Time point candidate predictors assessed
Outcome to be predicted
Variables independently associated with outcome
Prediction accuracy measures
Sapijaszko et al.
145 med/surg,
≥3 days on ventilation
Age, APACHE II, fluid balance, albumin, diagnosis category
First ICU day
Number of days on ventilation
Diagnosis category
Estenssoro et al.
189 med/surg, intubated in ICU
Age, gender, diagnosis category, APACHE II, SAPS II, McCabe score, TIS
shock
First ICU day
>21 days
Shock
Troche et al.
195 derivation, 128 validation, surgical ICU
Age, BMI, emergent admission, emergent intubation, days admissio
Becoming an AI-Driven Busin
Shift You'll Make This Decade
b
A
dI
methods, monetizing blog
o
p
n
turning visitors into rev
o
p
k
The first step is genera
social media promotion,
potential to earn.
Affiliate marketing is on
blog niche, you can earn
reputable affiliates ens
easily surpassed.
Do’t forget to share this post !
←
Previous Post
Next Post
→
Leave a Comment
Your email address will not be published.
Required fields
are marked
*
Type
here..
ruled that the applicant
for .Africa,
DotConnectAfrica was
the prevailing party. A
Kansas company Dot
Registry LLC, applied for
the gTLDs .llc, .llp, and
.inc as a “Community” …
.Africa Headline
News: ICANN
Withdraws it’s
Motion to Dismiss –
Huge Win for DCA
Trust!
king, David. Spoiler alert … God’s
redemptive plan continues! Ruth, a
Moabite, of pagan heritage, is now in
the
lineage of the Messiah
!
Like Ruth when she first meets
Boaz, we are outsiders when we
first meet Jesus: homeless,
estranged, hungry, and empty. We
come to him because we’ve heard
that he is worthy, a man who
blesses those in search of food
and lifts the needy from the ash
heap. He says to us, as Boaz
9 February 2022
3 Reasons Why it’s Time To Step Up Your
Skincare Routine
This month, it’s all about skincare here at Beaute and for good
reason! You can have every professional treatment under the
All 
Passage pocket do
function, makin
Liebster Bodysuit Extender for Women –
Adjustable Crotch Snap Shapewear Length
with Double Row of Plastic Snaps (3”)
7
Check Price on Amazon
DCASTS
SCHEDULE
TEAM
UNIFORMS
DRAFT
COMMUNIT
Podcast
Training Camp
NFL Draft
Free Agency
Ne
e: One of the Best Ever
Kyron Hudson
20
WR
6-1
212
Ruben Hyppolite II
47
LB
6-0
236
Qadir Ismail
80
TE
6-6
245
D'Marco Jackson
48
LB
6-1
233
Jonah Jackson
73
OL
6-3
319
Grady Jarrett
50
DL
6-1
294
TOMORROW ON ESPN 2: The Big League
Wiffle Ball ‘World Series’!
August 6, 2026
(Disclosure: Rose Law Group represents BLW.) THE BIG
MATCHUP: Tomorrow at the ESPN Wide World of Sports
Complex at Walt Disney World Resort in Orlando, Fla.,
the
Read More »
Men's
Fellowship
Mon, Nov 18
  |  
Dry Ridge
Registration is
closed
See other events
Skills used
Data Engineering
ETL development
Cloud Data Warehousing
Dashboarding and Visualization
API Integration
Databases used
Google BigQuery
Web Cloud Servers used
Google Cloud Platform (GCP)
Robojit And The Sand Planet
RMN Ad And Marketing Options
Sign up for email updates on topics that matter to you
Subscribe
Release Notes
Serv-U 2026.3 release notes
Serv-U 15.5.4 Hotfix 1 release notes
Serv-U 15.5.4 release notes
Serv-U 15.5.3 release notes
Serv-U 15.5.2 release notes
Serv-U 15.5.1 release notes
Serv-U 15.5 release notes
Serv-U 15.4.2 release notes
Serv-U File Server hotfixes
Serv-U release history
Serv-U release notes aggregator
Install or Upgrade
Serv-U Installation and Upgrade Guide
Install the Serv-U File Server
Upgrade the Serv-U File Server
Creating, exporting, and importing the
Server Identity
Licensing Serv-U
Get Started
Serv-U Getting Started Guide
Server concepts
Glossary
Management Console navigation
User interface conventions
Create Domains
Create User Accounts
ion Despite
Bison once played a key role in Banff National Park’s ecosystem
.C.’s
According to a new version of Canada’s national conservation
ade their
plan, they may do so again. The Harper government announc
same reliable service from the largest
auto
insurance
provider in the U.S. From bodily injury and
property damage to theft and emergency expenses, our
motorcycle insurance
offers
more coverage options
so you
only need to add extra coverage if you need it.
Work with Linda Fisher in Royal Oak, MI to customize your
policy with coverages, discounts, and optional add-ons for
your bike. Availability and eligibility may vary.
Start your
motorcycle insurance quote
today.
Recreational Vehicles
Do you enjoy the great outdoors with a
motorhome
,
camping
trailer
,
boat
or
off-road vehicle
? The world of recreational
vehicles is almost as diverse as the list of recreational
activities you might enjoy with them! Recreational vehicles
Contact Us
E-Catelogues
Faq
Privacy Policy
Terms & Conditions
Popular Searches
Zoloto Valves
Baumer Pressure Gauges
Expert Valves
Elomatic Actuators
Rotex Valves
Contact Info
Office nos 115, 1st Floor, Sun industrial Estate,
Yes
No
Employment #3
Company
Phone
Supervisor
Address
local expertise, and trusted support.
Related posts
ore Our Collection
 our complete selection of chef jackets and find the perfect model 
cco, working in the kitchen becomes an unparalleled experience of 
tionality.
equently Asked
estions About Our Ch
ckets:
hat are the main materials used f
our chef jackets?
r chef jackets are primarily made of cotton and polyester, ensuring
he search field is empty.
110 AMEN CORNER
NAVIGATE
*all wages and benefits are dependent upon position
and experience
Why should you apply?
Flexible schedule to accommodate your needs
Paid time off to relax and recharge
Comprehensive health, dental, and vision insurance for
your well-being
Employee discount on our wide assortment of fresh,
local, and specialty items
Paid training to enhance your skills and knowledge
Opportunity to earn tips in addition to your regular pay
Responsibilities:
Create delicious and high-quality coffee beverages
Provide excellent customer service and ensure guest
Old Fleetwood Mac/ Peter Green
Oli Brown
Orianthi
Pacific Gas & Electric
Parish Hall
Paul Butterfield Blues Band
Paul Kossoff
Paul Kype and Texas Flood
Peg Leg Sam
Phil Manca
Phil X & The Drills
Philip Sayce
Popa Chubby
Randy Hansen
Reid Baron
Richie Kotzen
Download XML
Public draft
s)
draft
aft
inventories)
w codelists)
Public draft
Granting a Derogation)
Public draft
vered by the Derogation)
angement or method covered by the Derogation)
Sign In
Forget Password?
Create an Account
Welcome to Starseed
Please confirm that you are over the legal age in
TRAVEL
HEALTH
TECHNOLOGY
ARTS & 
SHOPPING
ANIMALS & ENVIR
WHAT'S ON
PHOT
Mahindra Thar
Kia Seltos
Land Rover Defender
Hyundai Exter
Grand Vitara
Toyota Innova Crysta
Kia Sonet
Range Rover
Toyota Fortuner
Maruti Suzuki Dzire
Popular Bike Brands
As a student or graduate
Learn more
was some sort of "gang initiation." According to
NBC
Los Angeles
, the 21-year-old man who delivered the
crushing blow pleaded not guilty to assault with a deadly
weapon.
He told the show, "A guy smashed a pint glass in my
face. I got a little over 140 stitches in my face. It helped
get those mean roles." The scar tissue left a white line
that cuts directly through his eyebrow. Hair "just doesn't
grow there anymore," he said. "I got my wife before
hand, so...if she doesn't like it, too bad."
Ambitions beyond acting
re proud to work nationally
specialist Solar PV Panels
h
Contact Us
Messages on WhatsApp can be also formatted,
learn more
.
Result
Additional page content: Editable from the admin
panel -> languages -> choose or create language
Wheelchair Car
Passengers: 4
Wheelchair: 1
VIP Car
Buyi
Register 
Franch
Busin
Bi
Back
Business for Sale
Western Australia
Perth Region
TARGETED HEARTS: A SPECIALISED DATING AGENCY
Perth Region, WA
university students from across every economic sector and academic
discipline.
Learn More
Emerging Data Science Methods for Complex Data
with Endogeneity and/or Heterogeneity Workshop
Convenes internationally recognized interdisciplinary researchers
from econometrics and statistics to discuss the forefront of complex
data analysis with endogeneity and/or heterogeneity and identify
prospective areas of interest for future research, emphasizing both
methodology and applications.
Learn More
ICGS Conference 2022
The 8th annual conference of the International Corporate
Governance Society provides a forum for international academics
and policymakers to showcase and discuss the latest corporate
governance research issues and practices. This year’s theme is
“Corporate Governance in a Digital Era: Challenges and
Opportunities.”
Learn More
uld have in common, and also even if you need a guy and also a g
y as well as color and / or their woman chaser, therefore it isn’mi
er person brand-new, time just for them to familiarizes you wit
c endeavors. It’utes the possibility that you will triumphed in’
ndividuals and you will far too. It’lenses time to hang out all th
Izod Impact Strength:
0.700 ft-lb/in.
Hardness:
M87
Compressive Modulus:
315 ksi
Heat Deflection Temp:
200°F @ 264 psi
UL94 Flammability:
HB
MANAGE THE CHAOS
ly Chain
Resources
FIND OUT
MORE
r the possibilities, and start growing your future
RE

**Your goal:** In the entries above, find each line with the word "days" and return it.

**Expected answer:**
≥3 days on ventilation
Number of days on ventilation
>21 days
Age, BMI, emergent admission, emergent intubation, days admissio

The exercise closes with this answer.